Polarization directions are referred to the polarization of excitation laser beam. G was an instrumental correction factor (typically 1.01). A value of factor G was determined before each experiment, in separate measurement carried out with a long-lifetime fluorescence probe.

Fluorescence lifetimes and fluorescence anisotropy values were analyzed and determined with the application of SymPhoTime 64 v. 2.3 software (Picoquant GmbH, Germany).

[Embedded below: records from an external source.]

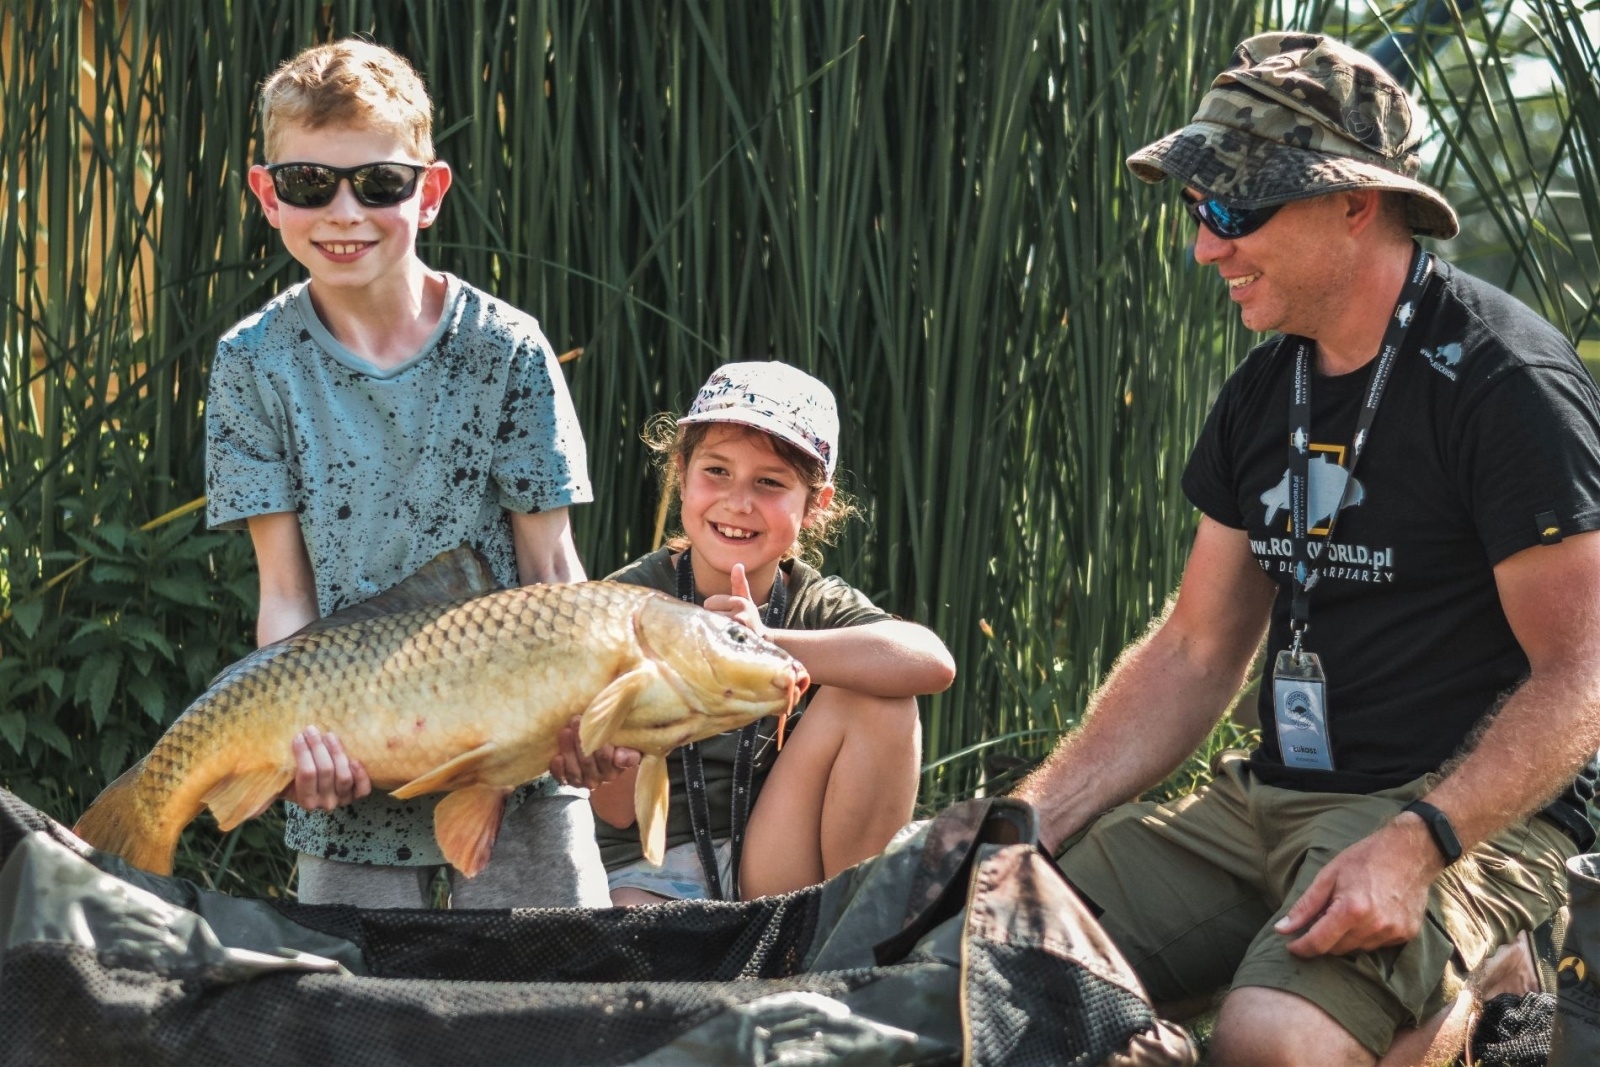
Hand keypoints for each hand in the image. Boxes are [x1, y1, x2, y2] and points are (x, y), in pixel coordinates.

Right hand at [283, 726, 371, 810]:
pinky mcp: (356, 795)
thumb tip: (291, 740)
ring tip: (329, 736)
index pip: (307, 774)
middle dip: (318, 746)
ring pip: (344, 776)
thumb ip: (286, 763)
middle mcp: (325, 803)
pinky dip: (361, 775)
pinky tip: (355, 760)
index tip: (298, 736)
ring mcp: (342, 799)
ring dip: (337, 752)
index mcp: (306, 801)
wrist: (311, 787)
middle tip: (311, 730)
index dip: (303, 752)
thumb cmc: (295, 776)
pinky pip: (362, 788)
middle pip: (326, 771)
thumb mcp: (286, 773)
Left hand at [549, 715, 640, 788]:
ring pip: (573, 769)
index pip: (605, 758)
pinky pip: (561, 777)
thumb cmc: (615, 748)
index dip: (599, 743)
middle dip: (580, 739)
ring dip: (568, 749)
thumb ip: (629, 753)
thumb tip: (620, 757)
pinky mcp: (566, 781)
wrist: (598, 758)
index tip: (595, 725)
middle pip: (587, 761)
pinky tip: (557, 757)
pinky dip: (558, 768)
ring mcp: (581, 782)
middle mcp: (597, 779)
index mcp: (612, 771)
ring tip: (565, 731)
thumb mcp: (627, 748)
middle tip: (576, 719)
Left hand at [701, 563, 765, 634]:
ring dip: (713, 629)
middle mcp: (740, 615)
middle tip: (725, 623)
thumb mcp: (745, 599)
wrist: (762, 640)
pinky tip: (724, 638)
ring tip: (724, 630)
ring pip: (711, 625)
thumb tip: (738, 564)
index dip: (713, 609)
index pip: (709, 603)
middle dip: (712, 619)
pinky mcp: (735, 641)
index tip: (724, 613)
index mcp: (740, 602)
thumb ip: (739, 583)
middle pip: (709, 615)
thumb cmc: (749, 617)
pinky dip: (716, 637)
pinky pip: (715, 636)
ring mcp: (737, 629)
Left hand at [1274, 818, 1441, 957]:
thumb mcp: (1328, 875)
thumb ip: (1305, 906)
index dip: (1301, 947)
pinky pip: (1377, 945)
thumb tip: (1282, 929)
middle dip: (1323, 939)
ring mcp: (1393, 932)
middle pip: (1337, 949)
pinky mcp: (1407, 935)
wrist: (1410, 852)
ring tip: (1347, 911)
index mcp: (1351, 909)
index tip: (1291, 946)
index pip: (1319, 943)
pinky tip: (1368, 915)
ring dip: (1345, 938)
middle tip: (1322, 917)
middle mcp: (1374, 926)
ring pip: (1357, 950)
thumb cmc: (1365, 858)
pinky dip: (1366, 936)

Fluorescence emission spectra of micro-scale objects were recorded from a selected area of the imaged cells with the application of a Shamrock 163 spectrograph coupled with the microscope. For detection, a single photon-sensitive camera (Newton EMCCD DU970P BUF, Andor Technology) was used, cooled to minus 50 °C.

Raman imaging

Raman spectral analysis and imaging on a microscale was carried out with inVia Reflex confocal Raman microscope (Renishaw, UK) with Cobolt o8-NLD 405 nm laser (power at a sample 0.2 mW). Water immersed objective (Olympus NA = 1.2, 60×) was applied during the experiments. In each pixel of the map, a Raman spectrum was recorded in the region between 953–3033 cm−1, with the application of a 2400 lines/mm grating (1 cm−1 spectral resolution) and EMCCD Newton 970 camera (Andor Technology, UK) cooled to minus 50 °C. Spectrum acquisition time was set to 0.1 s. All results were analyzed by DCLS spectral deconvolution using Wire 4.4 software (Renishaw, UK).